214 men, women and children coming from countries such as Somalia, Sudan, Eritrea, and Ethiopia have for the past two months been protesting in front of UNHCR offices in Tunis, calling for their rights to be recognized. Alessandra Sciurba, a university researcher in Tunisia and former chairman and spokesperson of Mediterranea Saving Humans met some of them and listened to their story.
A total of 214 refugees and migrants, referred to as the "invisibles", have been protesting in front of the UNHCR offices in Tunis for the past two months to draw attention to their situation.
The protesters come from countries at war such as Somalia, Sudan, Eritrea, and Ethiopia, and they say they fled hunger, violence, and persecution and tried to reach Europe. Many of them say they have tried to cross the Mediterranean several times and several times they have been intercepted by the Libyan or Tunisian coast guards and brought back to land.
Those that ended up in Tunisia have got stuck in limbo: They feel ignored by the authorities, without ID papers or a job, and without the chance to go to school.
There are also those who were taken to Libya, and reportedly spent years in detention camps where they experienced torture. Having managed to escape, they arrived in Tunisia by walking and hoped to get refugee status.
Telling their story is the former chairman of Mediterranea Saving Humans and university researcher in Tunisia, Alessandra Sciurba, who recently spent time with the 'invisibles'.
'Italy cannot look away'
"Italy cannot look away," said Sciurba. "It cannot forget that it gave money to the Tunisian Coast Guard and of having been disinterested in what happened to refugees taken back to Libya and Tunisia."

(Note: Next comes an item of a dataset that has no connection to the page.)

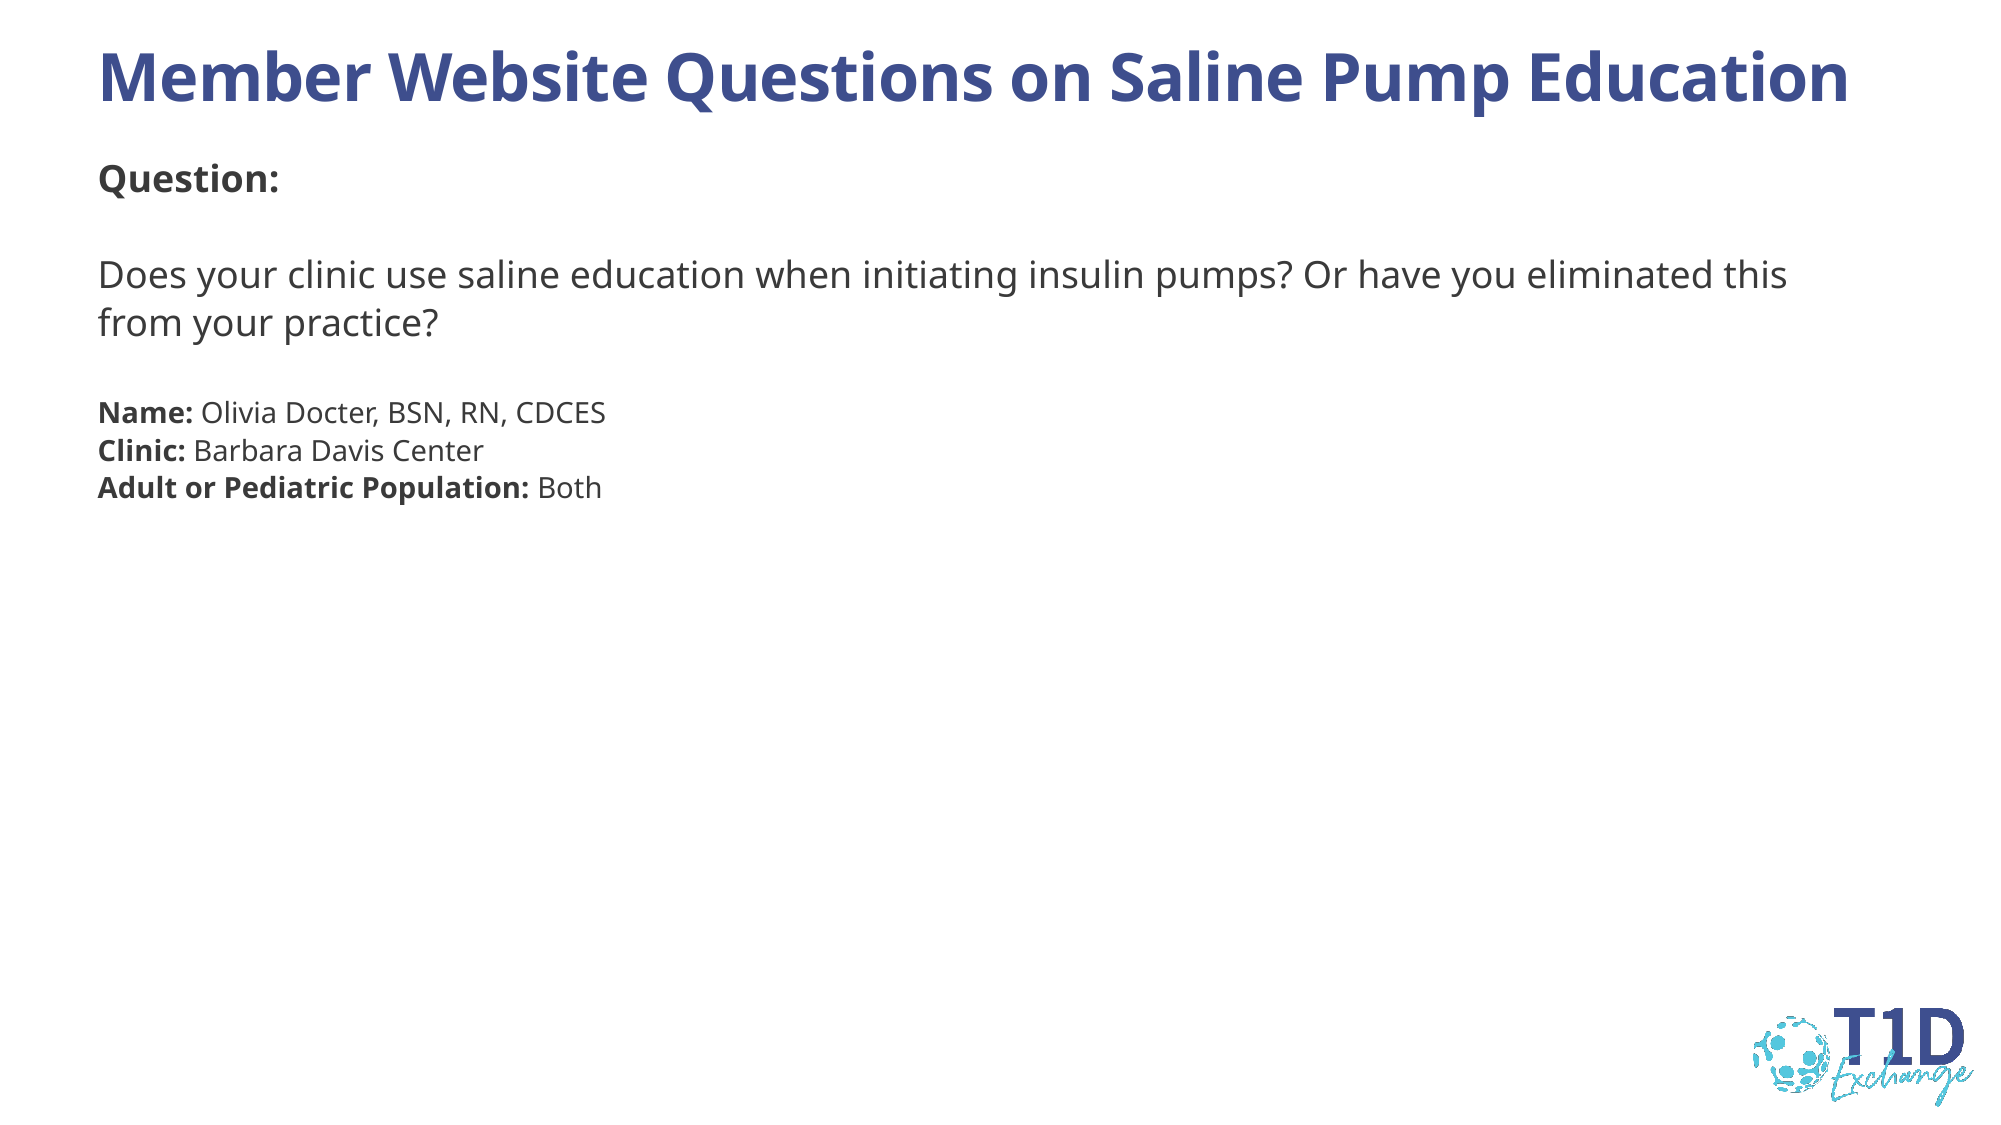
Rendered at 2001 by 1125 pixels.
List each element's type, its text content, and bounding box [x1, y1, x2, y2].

title Member Website Questions on Saline Pump Education [89, 36, 1981, 113]
list Question: Does your clinic use saline education when initiating insulin pumps? Or have you eliminated this from your practice? Name: Olivia Docter, BSN, RN, CDCES Clinic: Barbara Davis Center Adult or Pediatric Population: Both [89, 143, 1891, 987]
picture [1726, 964, 2000, 1125]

"With the war in Ukraine, Europe understood that it is possible to welcome four million refugees in only a few weeks without anything ugly happening. Why, then, are these few thousand people coming from other war zones abandoned on the edges of a Europe that has shown that it can be different and better?," she asked.
Sciurba recounted some of the stories that he listened to, such as that of a family of stateless Libyan Tuareg with a father, mother, and seven children -- the youngest of whom only a year and a half old. The entire family had tried to flee via sea to escape persecution but were taken back to land and then walked to Tunisia.
Another story is of Ahmed, a 14-year-old from Darfur, who said he left his home at age 12. His parents were killed and he spent five months in a Libyan prison that he reportedly managed to escape from in 2021. Captured by the Tunisian, he said he was taken back to Zarzis. He has a refugee green card but this is worthless in Tunisia. According to Sciurba's account, Ahmed wished that: "I simply want to be protected and go to school."
There also was a woman from Sudan, Renda, with two children aged three and one. Renda said she spent three years in Libya and tried to arrive in Europe four times. Taken back to Libya she was put in prison with her elder daughter. "They used violence against us and the children when we tried to escape and they didn't give us food," she said, according to Sciurba.